Both Independent Health and HealthNow NY received approvals this week from the state Department of Financial Services on proposed rates for 2013.
Independent Health customers enrolled in community-rated programs will see premium increases of 5.25 percent; while increases at BlueCross BlueShield of WNY, part of HealthNow, will average 8 percent.
Both companies said their actuarial teams have worked hard to keep rates as low as possible given the realities of rising health-care costs and the region's aging population.
Steve Swift, executive vice president and chief financial officer at HealthNow NY, pointed to high levels of chronic disease in the community and rising costs from the physician and health systems that force increases every year.
"We take this process extremely seriously," he said. "Our objective has been and continues to be to deliver effective products that are high quality and low cost to the market. We only look to rate increases to the extent those are necessary and absolutely essential because of the cost of the products."
But rather than fight with the providers, the company is now working to engage both consumers and the health providers to make changes in lifestyle and behaviors, while better managing conditions through wellness plans.
Swift said the company has also worked hard to streamline its product offerings, with nine medical plans and four prescription drug plans available for 2013, down from 13 medical plans and nine drug plans last year.
"It's not about reducing choice so much as simplifying their world," he said.

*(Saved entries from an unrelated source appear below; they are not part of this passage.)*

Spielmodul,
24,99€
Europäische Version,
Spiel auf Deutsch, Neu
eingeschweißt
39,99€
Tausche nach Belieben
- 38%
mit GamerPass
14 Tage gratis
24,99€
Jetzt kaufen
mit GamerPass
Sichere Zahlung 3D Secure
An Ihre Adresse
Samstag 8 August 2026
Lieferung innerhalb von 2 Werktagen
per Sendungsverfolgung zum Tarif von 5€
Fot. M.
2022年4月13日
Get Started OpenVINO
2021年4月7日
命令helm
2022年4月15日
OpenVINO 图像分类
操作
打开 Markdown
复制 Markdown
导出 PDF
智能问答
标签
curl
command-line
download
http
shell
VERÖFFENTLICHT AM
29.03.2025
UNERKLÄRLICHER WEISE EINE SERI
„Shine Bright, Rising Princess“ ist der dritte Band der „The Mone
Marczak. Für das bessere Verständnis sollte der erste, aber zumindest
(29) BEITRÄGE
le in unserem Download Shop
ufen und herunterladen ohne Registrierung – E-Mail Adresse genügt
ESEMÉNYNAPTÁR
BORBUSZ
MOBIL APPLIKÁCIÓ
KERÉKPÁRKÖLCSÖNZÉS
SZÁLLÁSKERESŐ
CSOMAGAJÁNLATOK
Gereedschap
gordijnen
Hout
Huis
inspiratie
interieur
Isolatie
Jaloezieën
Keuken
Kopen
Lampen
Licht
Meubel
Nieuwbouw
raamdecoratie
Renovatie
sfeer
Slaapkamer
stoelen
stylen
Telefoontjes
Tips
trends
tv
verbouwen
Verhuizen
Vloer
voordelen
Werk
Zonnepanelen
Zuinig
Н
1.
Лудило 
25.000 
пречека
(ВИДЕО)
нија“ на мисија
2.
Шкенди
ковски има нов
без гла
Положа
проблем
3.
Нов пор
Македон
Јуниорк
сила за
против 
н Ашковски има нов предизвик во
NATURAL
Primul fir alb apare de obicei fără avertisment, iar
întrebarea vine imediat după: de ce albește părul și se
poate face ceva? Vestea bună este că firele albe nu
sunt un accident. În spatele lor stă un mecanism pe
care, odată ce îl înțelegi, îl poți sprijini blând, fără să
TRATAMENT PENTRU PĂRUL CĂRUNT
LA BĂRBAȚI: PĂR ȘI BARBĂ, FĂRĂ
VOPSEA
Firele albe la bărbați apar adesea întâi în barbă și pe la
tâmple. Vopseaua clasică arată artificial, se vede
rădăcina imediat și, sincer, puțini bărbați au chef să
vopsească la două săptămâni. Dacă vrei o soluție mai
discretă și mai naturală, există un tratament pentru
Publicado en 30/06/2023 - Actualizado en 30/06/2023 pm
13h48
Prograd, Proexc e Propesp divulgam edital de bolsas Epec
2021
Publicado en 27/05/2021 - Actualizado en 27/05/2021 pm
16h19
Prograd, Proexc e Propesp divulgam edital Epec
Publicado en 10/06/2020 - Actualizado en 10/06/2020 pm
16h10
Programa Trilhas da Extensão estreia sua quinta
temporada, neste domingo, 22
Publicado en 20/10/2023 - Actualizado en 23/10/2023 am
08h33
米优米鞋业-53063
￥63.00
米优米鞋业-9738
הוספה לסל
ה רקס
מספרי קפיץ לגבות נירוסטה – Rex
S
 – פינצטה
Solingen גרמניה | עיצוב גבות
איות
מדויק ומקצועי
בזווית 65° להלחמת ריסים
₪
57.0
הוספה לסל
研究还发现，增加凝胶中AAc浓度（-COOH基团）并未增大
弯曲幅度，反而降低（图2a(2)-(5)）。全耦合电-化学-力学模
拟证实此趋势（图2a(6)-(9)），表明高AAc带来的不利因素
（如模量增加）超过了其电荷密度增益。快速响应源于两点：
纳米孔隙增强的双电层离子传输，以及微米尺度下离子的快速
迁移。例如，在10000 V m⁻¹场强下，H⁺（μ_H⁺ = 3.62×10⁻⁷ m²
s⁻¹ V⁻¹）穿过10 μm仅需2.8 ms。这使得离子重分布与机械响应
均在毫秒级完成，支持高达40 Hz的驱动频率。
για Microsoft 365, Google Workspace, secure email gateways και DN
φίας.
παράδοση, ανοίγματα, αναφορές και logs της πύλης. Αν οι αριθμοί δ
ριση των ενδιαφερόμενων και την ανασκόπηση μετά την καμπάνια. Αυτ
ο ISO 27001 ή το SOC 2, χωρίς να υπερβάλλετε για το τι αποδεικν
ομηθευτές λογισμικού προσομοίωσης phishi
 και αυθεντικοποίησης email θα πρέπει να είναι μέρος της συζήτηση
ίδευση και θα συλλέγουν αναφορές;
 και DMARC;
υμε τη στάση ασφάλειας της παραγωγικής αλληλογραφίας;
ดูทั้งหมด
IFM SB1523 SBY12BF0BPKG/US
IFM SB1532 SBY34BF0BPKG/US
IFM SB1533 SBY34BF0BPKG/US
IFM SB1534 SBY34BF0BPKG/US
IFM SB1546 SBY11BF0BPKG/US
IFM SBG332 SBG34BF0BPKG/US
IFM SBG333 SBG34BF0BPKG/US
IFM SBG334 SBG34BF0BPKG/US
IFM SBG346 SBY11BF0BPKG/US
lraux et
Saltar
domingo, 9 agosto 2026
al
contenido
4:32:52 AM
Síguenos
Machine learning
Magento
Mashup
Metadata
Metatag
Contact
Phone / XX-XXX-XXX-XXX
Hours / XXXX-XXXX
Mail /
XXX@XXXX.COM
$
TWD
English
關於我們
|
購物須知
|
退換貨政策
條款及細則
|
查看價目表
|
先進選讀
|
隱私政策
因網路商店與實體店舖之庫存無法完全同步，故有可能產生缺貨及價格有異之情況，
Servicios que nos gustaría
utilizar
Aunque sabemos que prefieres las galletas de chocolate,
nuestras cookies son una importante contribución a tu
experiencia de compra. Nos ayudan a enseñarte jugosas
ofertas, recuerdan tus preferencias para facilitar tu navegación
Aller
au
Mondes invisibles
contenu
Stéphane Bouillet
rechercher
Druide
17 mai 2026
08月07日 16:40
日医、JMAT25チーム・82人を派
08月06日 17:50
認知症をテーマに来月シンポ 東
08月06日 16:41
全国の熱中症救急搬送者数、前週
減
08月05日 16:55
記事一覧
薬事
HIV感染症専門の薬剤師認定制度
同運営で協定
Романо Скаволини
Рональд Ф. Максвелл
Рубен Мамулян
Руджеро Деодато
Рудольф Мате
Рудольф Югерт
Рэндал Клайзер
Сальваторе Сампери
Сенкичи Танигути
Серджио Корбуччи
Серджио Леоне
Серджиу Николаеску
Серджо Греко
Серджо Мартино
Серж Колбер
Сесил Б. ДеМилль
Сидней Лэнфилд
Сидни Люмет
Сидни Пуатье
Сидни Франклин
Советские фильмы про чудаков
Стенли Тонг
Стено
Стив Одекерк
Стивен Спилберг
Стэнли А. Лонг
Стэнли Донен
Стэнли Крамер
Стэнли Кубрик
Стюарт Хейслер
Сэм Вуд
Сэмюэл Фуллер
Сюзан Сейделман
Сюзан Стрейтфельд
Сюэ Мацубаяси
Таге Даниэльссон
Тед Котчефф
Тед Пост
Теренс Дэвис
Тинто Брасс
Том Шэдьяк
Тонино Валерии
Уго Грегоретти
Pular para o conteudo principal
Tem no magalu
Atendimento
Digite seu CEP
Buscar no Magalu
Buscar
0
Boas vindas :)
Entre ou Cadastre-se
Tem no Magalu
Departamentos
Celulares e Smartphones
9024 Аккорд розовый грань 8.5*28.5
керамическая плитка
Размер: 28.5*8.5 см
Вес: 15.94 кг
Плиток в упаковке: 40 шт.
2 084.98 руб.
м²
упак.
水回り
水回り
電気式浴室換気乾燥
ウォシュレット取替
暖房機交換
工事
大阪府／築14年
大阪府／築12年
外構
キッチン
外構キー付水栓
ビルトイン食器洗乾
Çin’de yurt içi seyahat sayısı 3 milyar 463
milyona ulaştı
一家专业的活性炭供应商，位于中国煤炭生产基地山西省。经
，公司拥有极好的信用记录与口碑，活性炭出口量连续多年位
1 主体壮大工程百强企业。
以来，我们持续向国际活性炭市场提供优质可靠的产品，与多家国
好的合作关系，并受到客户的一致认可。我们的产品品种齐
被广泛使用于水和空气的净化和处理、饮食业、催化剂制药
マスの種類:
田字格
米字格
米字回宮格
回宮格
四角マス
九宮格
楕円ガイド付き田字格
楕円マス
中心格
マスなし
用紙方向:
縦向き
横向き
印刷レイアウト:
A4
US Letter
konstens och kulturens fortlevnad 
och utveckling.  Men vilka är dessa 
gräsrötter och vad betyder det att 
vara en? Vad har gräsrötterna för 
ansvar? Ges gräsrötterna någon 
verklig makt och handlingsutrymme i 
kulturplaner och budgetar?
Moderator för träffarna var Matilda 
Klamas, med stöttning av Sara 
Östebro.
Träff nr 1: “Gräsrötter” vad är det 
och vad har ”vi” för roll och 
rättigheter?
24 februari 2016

Health insurers were required to file their proposed rates for 2013 this July under the state's Prior Approval law, which allows the DFS to modify rates if regulators disagreed with health insurer justifications on increases. The region's three major insurers proposed rate increases for most large-group HMO plans between 4.9 percent and 9.8 percent. Those in small-group plans, experience-rated groups and self-insured plans will see varying rate increases depending on past claims and other factors.
Nationally, PricewaterhouseCoopers projected increases tied to medical-cost trends of 7.5 percent for 2013 based on the costs of prescription drugs, medical devices, technology, administration and other factors.
Nora McGuire, chief marketing officer at Independent Health, said in a statement the company's premium adjustments for 2013 are among the lowest in several years. She credited the implementation of innovative initiatives and programs for helping to temper rising medical cost trends.
She pointed to new partnerships with primary care physicians like The Primary Connection, designed to deliver more patient-centered, coordinated care for members; and efforts to join forces with Catholic Health and Catholic Medical Partners on products for large and small group employers."
"Although we are seeing progress in lowering the medical cost trend, we are committed to maintaining a laser focus on initiatives that continue to improve quality and lower costs," she said. "The fact the Department approved our rates with minimal or no changes is evidence of our consistent and accurate rating and underwriting approach."
Proposed rates are still under review for Univera Healthcare and its Rochester-based parent company, Excellus Health. The insurer filed for premium changes of 5.7 percent to 7.7 percent for its small-group ActiveUnivera plans; with reductions of 3.4 percent for some community-rated products.